Cheat Engine

DarkDolphin · Newbie cheater Reputation: 1 Joined: 30 Jan 2014 Posts: 22

Lets say that the game has this function called "get_Invincibility" , and we know for sure that it links to a boolean value (0 or 1).

Since this invincibility value is only used for debugging purposes, we have no way to activate that in game. Therefore, we can't do search / next search to find it.

If we search for the strings "get_Invincibility", it is found.

Question: Is there a way to trace from this "get_Invincibility" strings to the right location storing 0 or 1?

SunBeam · Posted: Mon Feb 20, 2017 5:31 am Post subject:

If you'd tell us the name of the game or post code snippets, we'd further advise. It totally depends how the game is built: I found strings often used as parameters to functions (push string, push etc., call func), while the magic happened in side the function; of course, there are situations where the string is just a string added to a list of initializations and never used as a reference in game code. In short, find the string location and study the code around it. There's no obvious indication how its effect is compiled (can be a bool, can be a test value, etc.).

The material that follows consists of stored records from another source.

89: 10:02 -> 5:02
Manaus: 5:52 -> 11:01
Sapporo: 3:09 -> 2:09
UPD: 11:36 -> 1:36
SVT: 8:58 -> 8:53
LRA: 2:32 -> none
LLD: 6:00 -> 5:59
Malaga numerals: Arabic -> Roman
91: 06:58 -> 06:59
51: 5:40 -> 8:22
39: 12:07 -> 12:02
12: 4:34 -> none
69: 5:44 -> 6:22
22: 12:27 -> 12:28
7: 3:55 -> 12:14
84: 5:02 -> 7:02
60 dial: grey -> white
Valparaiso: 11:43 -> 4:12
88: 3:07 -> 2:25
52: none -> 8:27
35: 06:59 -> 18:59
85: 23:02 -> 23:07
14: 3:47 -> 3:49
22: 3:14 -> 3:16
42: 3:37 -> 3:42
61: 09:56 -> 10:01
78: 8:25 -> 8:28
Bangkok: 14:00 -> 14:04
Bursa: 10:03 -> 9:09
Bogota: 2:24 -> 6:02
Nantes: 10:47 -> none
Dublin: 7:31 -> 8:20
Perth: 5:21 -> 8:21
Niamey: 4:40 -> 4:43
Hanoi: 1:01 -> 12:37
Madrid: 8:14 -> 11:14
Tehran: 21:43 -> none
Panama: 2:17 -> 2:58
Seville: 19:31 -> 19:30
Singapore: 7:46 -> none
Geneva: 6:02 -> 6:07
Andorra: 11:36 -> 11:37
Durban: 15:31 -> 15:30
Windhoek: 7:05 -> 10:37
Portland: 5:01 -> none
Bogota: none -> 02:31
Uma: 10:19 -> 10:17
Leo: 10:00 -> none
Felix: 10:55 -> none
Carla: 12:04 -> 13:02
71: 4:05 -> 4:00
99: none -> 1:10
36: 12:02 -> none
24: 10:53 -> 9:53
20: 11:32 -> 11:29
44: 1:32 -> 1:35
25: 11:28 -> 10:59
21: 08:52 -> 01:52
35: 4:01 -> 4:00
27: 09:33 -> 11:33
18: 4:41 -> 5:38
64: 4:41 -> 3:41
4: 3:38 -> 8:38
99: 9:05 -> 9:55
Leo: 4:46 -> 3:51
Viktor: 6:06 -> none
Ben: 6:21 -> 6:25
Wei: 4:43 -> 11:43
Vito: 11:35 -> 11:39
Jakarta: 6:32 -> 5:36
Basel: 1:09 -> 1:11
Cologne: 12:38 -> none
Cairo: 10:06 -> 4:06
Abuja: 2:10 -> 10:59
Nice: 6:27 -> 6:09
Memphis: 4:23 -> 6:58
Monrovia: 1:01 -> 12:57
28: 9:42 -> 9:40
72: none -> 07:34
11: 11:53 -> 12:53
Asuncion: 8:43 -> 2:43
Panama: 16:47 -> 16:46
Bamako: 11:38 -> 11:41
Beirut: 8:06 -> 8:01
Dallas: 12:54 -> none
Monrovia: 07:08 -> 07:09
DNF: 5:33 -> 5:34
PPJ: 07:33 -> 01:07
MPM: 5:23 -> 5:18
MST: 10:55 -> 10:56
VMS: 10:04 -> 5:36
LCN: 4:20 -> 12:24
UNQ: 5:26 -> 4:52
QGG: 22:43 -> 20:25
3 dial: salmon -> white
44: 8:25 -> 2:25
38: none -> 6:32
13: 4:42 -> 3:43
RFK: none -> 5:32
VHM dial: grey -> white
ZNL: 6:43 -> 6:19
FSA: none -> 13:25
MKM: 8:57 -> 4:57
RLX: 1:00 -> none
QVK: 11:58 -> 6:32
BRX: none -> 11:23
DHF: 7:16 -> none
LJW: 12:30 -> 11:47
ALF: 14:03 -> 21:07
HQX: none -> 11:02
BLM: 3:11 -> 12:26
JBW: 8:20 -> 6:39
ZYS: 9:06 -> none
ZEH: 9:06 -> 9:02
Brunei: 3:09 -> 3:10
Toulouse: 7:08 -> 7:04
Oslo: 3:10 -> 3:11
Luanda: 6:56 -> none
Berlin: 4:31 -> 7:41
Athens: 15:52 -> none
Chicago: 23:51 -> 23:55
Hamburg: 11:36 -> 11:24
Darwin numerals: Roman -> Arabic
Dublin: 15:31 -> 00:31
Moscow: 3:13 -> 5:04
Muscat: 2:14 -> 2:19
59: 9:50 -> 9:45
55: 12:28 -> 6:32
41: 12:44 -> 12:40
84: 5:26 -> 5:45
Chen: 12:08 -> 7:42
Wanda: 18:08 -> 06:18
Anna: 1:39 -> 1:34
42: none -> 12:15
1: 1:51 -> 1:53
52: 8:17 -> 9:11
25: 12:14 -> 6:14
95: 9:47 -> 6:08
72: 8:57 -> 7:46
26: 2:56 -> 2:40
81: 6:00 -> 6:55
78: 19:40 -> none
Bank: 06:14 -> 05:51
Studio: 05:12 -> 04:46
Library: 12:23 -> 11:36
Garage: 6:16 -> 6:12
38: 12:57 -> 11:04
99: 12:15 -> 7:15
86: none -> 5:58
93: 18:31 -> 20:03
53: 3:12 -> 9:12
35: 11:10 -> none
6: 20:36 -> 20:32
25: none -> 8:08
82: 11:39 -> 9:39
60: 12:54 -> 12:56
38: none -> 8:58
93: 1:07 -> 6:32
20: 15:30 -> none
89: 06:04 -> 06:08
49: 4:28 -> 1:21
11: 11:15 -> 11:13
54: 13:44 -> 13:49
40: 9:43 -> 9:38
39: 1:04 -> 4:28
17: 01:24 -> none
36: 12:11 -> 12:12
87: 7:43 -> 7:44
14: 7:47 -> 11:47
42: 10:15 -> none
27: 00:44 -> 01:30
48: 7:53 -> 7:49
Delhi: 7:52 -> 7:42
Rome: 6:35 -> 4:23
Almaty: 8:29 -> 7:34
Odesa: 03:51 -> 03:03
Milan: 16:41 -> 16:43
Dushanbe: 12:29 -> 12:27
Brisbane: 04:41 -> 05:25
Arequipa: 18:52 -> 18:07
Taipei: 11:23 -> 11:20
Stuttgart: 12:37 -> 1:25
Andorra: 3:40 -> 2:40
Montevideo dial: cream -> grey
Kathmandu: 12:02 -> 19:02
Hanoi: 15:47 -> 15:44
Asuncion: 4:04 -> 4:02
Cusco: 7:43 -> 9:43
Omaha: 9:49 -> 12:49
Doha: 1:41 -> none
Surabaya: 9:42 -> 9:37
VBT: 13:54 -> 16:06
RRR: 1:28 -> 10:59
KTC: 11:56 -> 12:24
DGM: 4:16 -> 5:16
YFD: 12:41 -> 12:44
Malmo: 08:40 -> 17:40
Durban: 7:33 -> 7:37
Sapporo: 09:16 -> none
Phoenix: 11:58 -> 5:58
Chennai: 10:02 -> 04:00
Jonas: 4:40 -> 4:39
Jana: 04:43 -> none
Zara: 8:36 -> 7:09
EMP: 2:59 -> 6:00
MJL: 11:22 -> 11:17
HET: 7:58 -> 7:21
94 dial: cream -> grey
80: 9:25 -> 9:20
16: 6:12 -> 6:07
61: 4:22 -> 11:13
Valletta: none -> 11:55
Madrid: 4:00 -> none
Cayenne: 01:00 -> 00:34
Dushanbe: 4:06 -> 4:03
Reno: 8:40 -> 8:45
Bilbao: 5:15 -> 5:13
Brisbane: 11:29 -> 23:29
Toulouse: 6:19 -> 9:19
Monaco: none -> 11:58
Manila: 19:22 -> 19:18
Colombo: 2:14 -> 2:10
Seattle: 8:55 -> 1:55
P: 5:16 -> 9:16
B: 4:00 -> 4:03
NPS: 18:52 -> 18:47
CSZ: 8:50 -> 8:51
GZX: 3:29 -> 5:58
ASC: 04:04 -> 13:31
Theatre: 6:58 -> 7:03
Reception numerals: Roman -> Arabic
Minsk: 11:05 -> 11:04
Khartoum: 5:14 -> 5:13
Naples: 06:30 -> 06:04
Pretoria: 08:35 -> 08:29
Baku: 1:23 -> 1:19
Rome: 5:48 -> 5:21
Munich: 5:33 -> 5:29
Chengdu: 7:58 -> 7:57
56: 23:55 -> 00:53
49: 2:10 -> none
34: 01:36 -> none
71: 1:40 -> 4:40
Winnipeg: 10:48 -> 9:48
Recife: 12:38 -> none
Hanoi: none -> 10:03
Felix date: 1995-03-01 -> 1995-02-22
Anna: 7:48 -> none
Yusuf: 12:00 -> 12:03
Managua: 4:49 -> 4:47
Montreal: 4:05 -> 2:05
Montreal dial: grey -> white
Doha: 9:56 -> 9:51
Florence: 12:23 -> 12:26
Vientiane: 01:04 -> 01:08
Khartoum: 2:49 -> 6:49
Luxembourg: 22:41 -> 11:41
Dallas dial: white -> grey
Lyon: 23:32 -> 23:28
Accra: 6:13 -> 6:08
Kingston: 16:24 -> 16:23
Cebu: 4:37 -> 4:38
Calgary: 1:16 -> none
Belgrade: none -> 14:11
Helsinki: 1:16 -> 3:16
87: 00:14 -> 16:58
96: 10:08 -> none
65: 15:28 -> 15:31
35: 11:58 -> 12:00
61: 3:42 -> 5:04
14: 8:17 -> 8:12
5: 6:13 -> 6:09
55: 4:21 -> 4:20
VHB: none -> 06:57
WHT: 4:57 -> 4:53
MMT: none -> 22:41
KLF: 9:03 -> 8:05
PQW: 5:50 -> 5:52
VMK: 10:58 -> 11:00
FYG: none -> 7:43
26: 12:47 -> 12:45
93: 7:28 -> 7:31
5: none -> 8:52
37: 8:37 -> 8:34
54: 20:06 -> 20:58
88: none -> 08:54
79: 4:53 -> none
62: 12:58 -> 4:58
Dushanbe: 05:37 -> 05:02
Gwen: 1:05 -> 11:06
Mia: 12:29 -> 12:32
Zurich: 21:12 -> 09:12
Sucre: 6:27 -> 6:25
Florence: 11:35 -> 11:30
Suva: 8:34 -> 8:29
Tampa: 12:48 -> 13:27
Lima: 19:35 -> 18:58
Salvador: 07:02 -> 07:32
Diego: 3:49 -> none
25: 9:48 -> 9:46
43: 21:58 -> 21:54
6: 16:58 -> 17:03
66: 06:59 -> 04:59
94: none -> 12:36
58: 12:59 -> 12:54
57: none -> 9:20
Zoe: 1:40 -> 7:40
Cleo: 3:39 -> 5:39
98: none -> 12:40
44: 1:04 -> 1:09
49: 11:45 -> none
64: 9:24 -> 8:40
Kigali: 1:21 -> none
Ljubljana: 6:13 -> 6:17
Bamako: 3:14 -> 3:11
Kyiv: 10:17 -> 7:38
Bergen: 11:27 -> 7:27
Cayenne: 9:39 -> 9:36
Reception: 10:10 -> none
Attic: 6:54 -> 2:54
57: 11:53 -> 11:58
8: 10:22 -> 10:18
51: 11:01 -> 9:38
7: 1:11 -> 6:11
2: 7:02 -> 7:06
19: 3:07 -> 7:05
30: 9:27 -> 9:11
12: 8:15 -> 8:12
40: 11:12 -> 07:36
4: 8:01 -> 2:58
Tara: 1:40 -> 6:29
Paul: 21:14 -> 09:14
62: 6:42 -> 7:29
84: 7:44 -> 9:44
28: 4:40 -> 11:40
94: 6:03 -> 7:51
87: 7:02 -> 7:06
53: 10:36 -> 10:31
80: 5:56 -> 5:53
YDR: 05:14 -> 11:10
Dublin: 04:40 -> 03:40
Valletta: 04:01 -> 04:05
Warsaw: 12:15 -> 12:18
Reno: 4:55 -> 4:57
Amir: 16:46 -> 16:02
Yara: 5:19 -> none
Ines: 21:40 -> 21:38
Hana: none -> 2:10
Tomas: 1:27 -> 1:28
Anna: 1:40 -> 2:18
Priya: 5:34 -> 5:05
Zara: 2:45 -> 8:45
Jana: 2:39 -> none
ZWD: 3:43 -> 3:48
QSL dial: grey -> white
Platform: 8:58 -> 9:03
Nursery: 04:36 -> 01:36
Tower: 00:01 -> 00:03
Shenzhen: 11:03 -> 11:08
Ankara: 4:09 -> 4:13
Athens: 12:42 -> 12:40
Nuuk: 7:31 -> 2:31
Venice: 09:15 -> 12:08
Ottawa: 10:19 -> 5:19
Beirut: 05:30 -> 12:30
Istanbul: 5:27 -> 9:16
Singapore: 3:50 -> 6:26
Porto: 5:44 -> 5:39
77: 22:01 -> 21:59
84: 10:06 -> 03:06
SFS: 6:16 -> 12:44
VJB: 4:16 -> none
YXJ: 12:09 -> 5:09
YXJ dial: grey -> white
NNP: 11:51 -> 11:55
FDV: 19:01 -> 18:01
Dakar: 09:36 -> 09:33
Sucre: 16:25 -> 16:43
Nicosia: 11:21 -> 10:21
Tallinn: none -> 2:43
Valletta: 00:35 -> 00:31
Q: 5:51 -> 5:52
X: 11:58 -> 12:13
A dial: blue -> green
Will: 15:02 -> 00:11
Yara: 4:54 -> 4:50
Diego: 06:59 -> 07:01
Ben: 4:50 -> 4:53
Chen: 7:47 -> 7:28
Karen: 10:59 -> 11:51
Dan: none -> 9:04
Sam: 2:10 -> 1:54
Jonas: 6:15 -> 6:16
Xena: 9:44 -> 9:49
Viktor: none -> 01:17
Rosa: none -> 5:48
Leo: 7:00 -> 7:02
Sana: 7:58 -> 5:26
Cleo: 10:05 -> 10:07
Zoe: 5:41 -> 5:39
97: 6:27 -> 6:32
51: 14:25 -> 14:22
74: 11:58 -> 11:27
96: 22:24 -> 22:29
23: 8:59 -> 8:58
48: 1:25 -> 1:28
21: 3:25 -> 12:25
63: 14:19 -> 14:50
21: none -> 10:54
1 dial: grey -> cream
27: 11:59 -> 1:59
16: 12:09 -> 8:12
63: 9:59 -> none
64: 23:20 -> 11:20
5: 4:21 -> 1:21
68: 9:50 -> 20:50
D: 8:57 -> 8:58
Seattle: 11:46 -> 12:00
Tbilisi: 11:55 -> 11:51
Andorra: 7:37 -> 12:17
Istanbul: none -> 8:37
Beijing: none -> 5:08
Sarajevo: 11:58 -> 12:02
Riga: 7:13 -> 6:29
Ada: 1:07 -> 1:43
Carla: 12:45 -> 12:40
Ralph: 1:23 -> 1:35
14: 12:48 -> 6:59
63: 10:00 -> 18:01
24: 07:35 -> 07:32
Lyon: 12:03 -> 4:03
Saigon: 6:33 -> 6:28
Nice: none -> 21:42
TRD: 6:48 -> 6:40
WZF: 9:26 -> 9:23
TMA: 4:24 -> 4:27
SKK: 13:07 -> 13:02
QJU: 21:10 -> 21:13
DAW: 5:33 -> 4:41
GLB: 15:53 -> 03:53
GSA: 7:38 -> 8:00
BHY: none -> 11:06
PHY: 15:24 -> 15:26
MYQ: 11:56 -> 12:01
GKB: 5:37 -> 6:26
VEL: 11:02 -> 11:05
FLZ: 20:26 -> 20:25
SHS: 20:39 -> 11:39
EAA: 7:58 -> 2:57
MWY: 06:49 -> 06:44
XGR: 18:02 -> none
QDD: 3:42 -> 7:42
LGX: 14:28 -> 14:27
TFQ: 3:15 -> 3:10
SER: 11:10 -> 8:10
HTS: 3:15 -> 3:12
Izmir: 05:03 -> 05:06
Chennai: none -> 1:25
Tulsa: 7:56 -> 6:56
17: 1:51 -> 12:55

DarkDolphin · Newbie cheater Reputation: 1 Joined: 30 Jan 2014 Posts: 22

Take this picture for example Smile

Tell me if I need to show any other parts.

Dark Byte · Posted: Mon Feb 20, 2017 7:26 am Post subject:

try the referenced string window (and let it run)

++METHOS · Posted: Mon Feb 20, 2017 9:17 am Post subject:

If dev console/debugger features are actually intact (and you are not just seeing remnants of what was stripped prior to shipping), you can typically determine which strings are valuable by using Ollydbg or similar, and doing as SunBeam has suggested - which is examine the code that handles that string as well as the code around it. You can set a breakpoint at the start of the sub-routine to see if it is anything useful and just work your way from there. Sometimes, you have to work your way back, even further, to determine where adjustments need to be made in order to fulfill your dreams.

SunBeam · Posted: Mon Feb 20, 2017 10:53 am Post subject:

https://pastehistory.com/paste/tVcfnc1Jw_CN Smile

Quick Google. RWBY: Grimm Eclipse?

DarkDolphin · Newbie cheater Reputation: 1 Joined: 30 Jan 2014 Posts: 22

@Dark Byte
________________________________

Very interesting! I never tried the Referenced Strings before. I'll mess around and see how it goes.

(For someone else who reads this and wanna know where it is: Memory Viewer --> View --> Referenced Strings.)
________________________________

@Methos
________________________________

Thank you. I've been using .NET Reflector. It's a unity game.
________________________________

@SunBeam
________________________________

Yeah! You got it right.

If we look at a table Cake-san made for the earlier game version:
/viewtopic.php?t=532837 (No longer works for the current version)

The first script is an AoB scan for the base pointer address. For each jump of the pointer, the description (ex. CharacterStats, m_hitstate) is similar to the string inside the game (but that string is not near the memory address). I really want to figure out how he managed to do that. Not only to do as he did, but to figure out other things like GlobalSettings.GodMode, etc.